▸ **OBJECTIVE**: Reproduce every line of the listing below word for word, omitting the pictures.
──────── RECORDS FOR THIS EXERCISE ────────
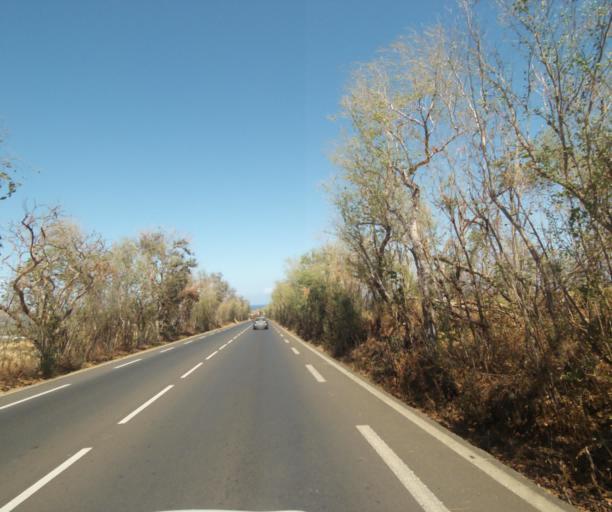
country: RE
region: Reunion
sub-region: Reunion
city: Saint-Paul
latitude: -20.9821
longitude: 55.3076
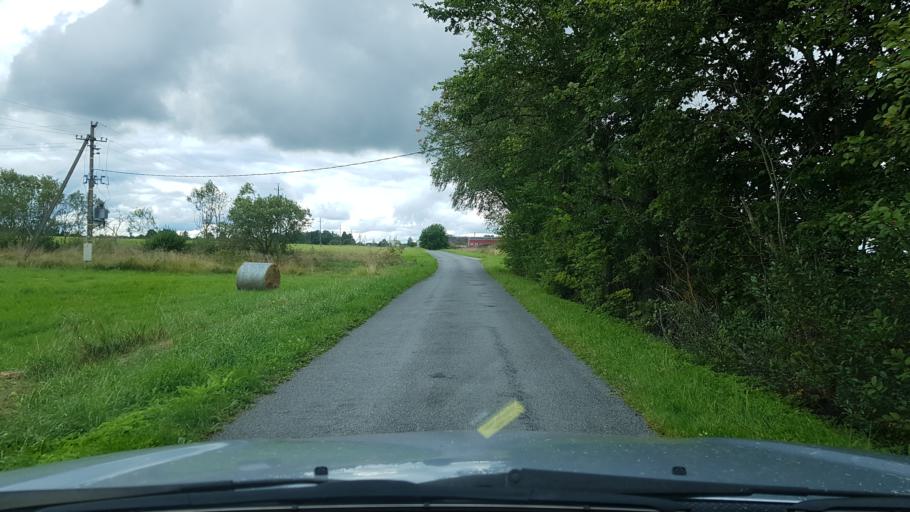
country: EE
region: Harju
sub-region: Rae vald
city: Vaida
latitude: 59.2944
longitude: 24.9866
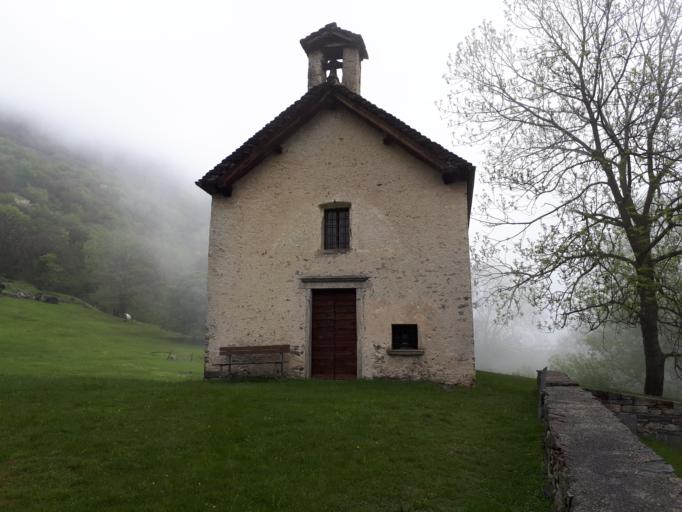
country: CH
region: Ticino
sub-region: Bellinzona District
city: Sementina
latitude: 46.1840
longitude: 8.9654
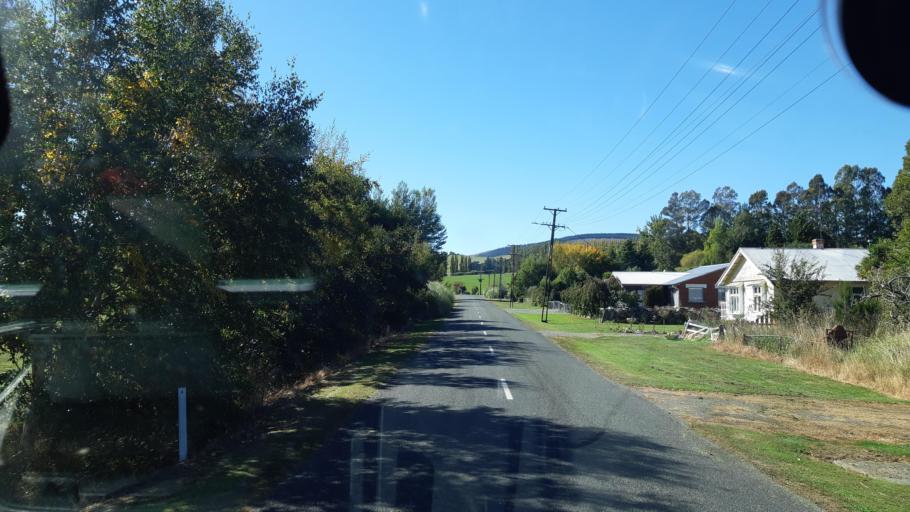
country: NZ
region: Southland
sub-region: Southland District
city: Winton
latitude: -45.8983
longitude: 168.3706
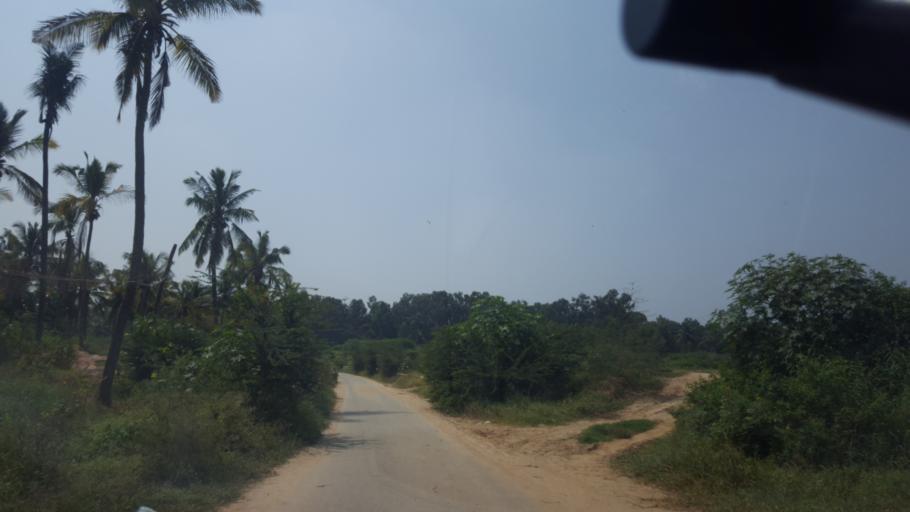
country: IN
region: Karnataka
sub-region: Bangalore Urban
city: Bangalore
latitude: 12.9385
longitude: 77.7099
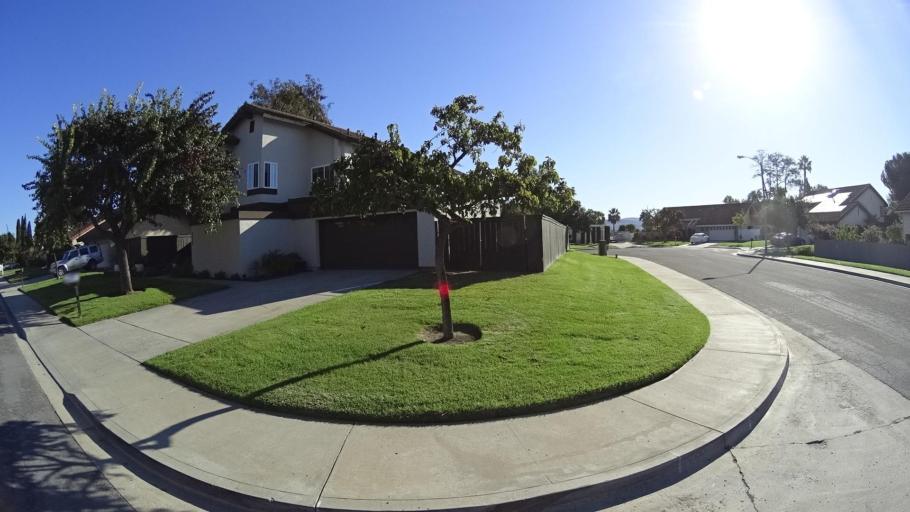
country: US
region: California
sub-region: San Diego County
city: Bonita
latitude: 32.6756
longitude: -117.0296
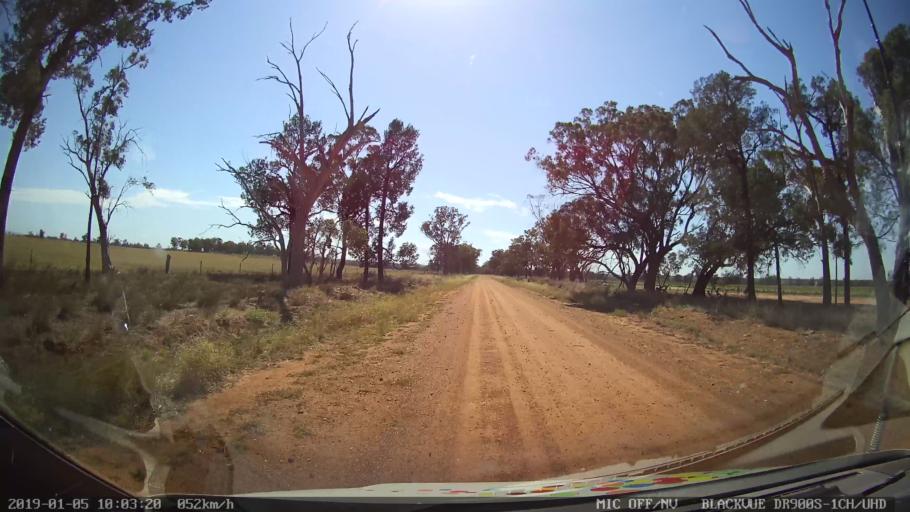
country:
────────
▸ **RIGHT ANSWER**:
country: RE
region: Reunion
sub-region: Reunion
city: Saint-Paul
latitude: -20.9821
longitude: 55.3076
country: EE
region: Harju
sub-region: Rae vald
city: Vaida
latitude: 59.2944
longitude: 24.9866
country: CH
region: Ticino
sub-region: Bellinzona District
city: Sementina
latitude: 46.1840
longitude: 8.9654
country: NZ
region: Southland
sub-region: Southland District
city: Winton
latitude: -45.8983
longitude: 168.3706
country: IN
region: Karnataka
sub-region: Bangalore Urban
city: Bangalore
latitude: 12.9385
longitude: 77.7099
country: US
region: California
sub-region: San Diego County
city: Bonita
latitude: 32.6756
longitude: -117.0296
country:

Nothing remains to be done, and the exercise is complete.